Uno dei più importanti patrimoni italiani e l'unico, forse, ancora intatto è quello degli accenti che, come spezie, risultano sparsi con eguale generosità su tutta la Penisola. Dico accenti e non dialetti perché questi ultimi, in alcune aree, sono da tempo trascurati in favore dell'italiano, o di una sua stentata parodia. Gli accenti, invece, resistono. E attecchiscono: lo dimostra la parlata bresciana di Balotelli.
Tra gli accenti che preferisco c'è quello romagnolo. Durante il servizio militare per una settimana fui comandato alla guardia in polveriera con un commilitone riminese: insieme dovevamo svolgere una ronda tra le baracche piene di esplosivi. Per far passare il tempo, chiedevo al commilitone di ripetere frasi che mi venivano in mente, solo per sentirle declinare nel suo pastoso accento d'origine. Egli per un po' acconsentiva ma alla lunga, esasperato, mi invitava a “piantarla, brott cancarazz, altrimenti ti tiro una fucilata”.
La storia mi è venuta in mente leggendo, ieri, di una polemica, a Faenza, sulla decisione della giunta di chiudere il centro alle auto.
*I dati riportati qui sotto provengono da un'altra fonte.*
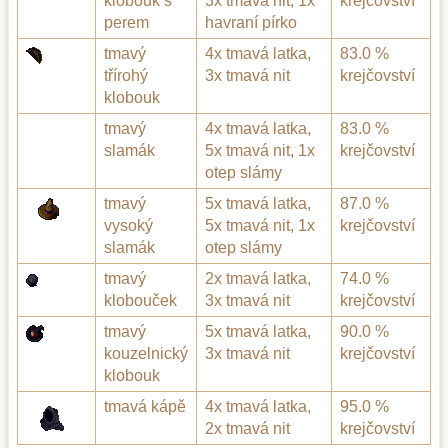
klobouk s
3x tmavá nit, 1x
krejčovství
perem
havraní pírko
tmavý
4x tmavá latka,
83.0 %
třírohý
3x tmavá nit
krejčovství
klobouk
tmavý
4x tmavá latka,
83.0 %
slamák
5x tmavá nit, 1x
krejčovství
otep slámy
tmavý
5x tmavá latka,
87.0 %
vysoký
5x tmavá nit, 1x
krejčovství
slamák
otep slámy
tmavý
2x tmavá latka,
74.0 %
klobouček
3x tmavá nit
krejčovství
tmavý
5x tmavá latka,
90.0 %
kouzelnický
3x tmavá nit
krejčovství
klobouk
tmavá kápě
4x tmavá latka,
95.0 %
2x tmavá nit
krejčovství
Il Corriere di Romagna ha raccolto l'indignazione delle opposizioni. Si tratterebbe di una diatriba locale, per nulla originale, se non potessimo, usando l'immaginazione, insaporirla applicandovi l'opportuna inflessione dialettale. “L'assessore – ha detto un'esponente del Pdl – ha una concezione dell'inquinamento molto zonizzata”. Riuscite a immaginare come direbbe la parola “zonizzata” un romagnolo? E ancora, alle affermazioni della maggioranza che il provvedimento avrebbe portato in centro frotte di pedoni e ciclisti, una consigliera di minoranza, scettica, risponde: “A Medjugorje qualcuno dice di aver visto la Madonna: è niente in confronto a quello che sta succedendo a Faenza”. Un'ironia così, non volgare ma piuttosto terra a terra, ha bisogno dell'accento per volare e farsi gagliarda, per colpire e restare nella memoria. Senza accenti gli italiani non sarebbero più capaci di parole. Solo di dichiarazioni a mezzo stampa.